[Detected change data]
=== Section Start ===

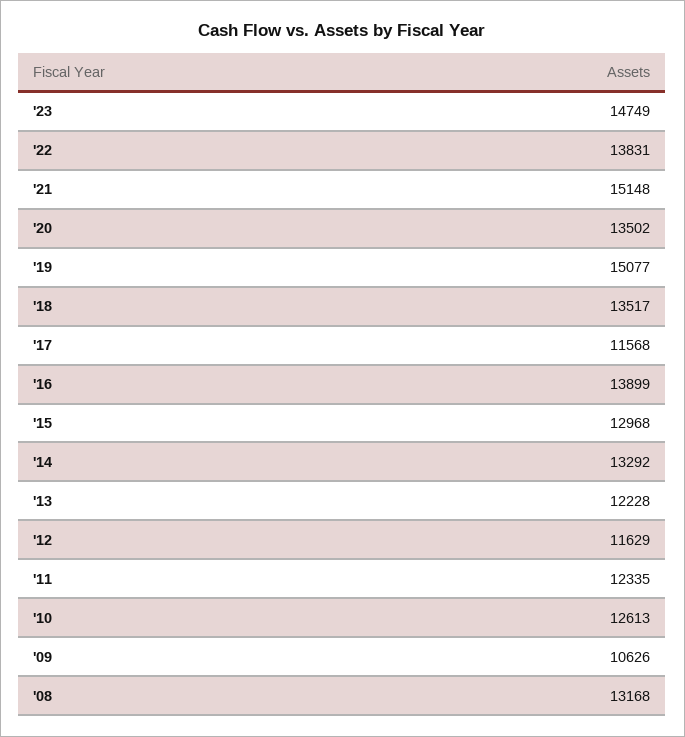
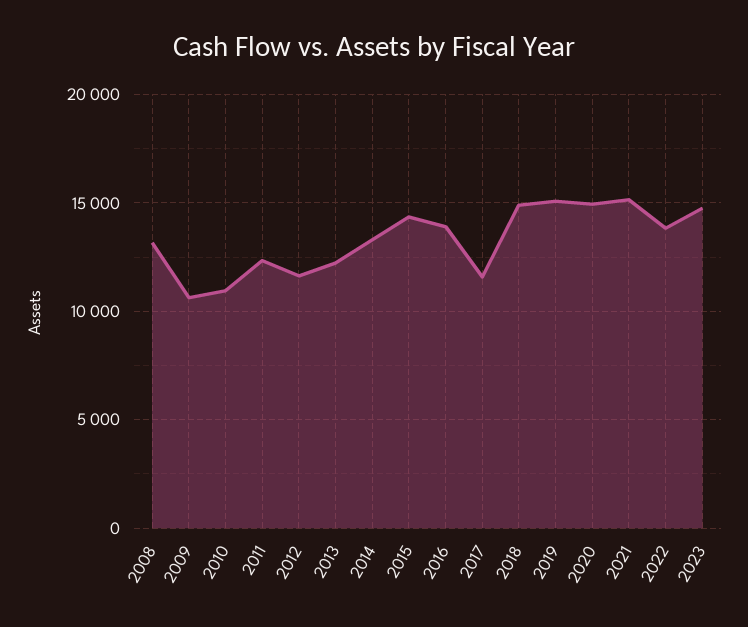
'20: 13502 -> 15000
'18: 13517 -> 15000
'15: 12968 -> 14500
'10: 12613 -> 11000

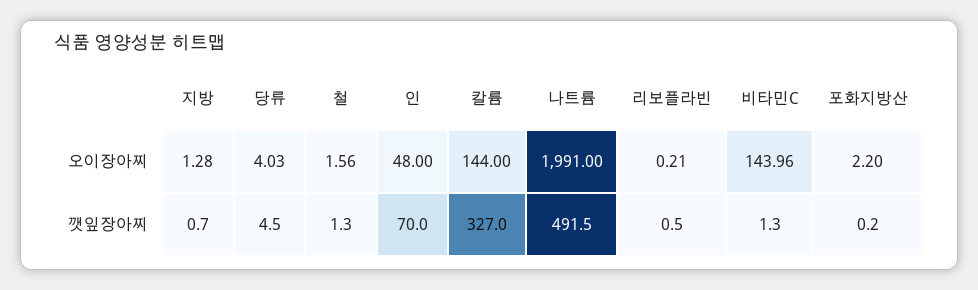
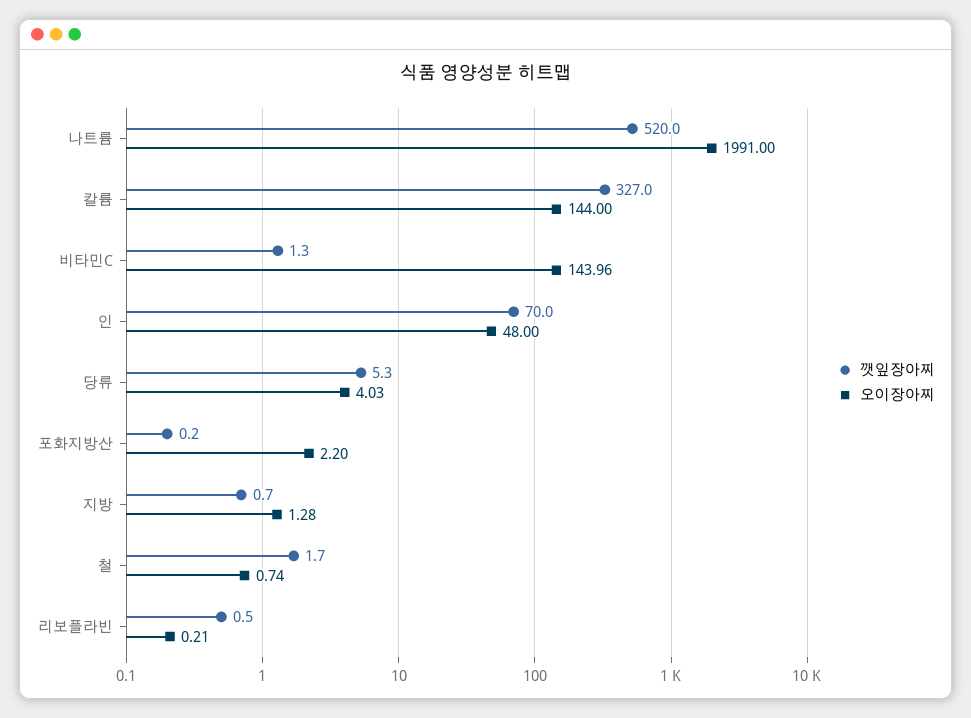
오이장아찌, 철: 1.56 -> 0.74
깻잎장아찌, 당류: 4.5 -> 5.3
깻잎장아찌, 철: 1.3 -> 1.7
깻잎장아찌, 나트륨: 491.5 -> 520

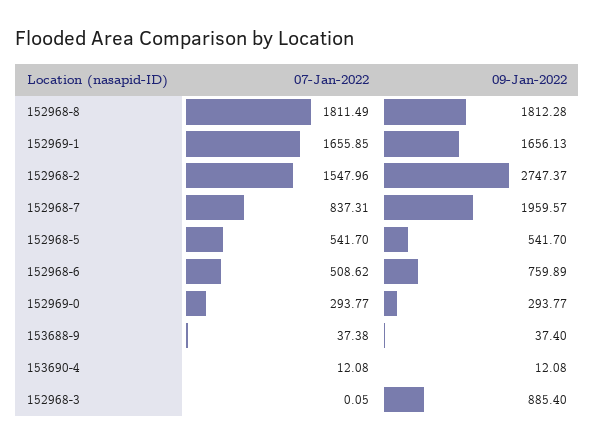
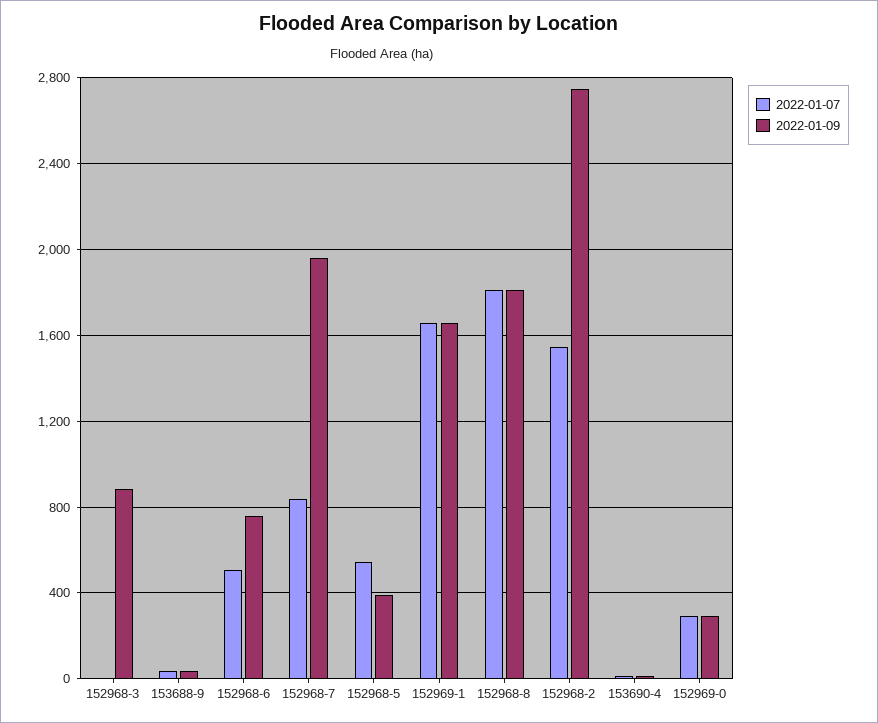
09-Jan-2022, 152968-5: 541.7 -> 400

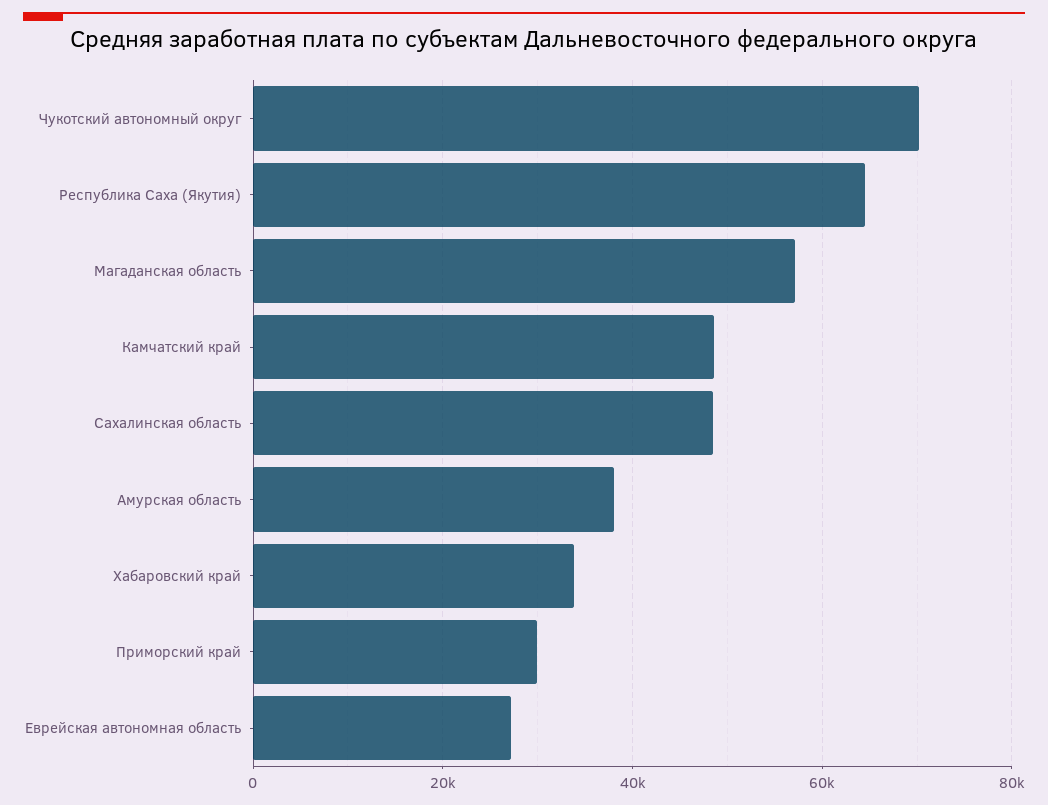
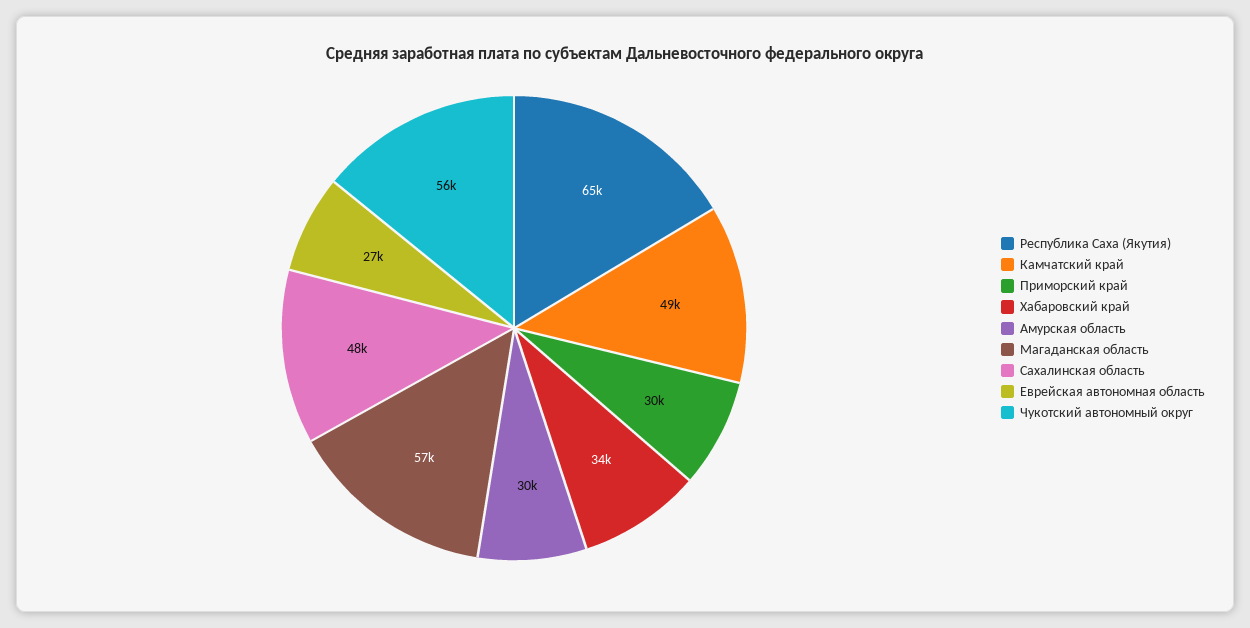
Чукотский автономный округ: 70000 -> 56000
Амурская область: 38000 -> 30000

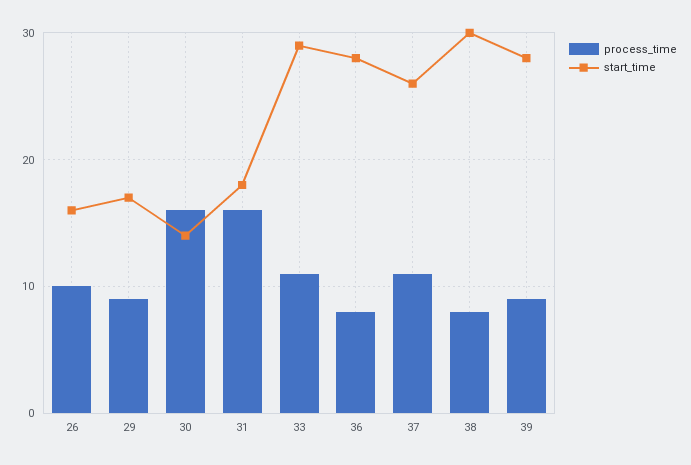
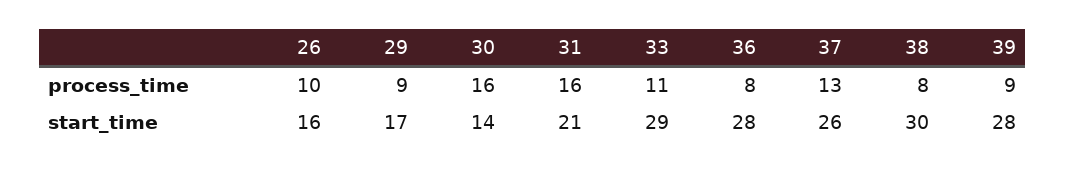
start_time, 31: 18 -> 21
process_time, 37: 11 -> 13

=== Section End ===

> _TASK PROMPT_
Give the data again exactly as written, with all pictures left out.

> _REPLY_
'20: 13502 -> 15000
'18: 13517 -> 15000
'15: 12968 -> 14500
'10: 12613 -> 11000

오이장아찌, 철: 1.56 -> 0.74
깻잎장아찌, 당류: 4.5 -> 5.3
깻잎장아찌, 철: 1.3 -> 1.7
깻잎장아찌, 나트륨: 491.5 -> 520

09-Jan-2022, 152968-5: 541.7 -> 400

Чукотский автономный округ: 70000 -> 56000
Амурская область: 38000 -> 30000

start_time, 31: 18 -> 21
process_time, 37: 11 -> 13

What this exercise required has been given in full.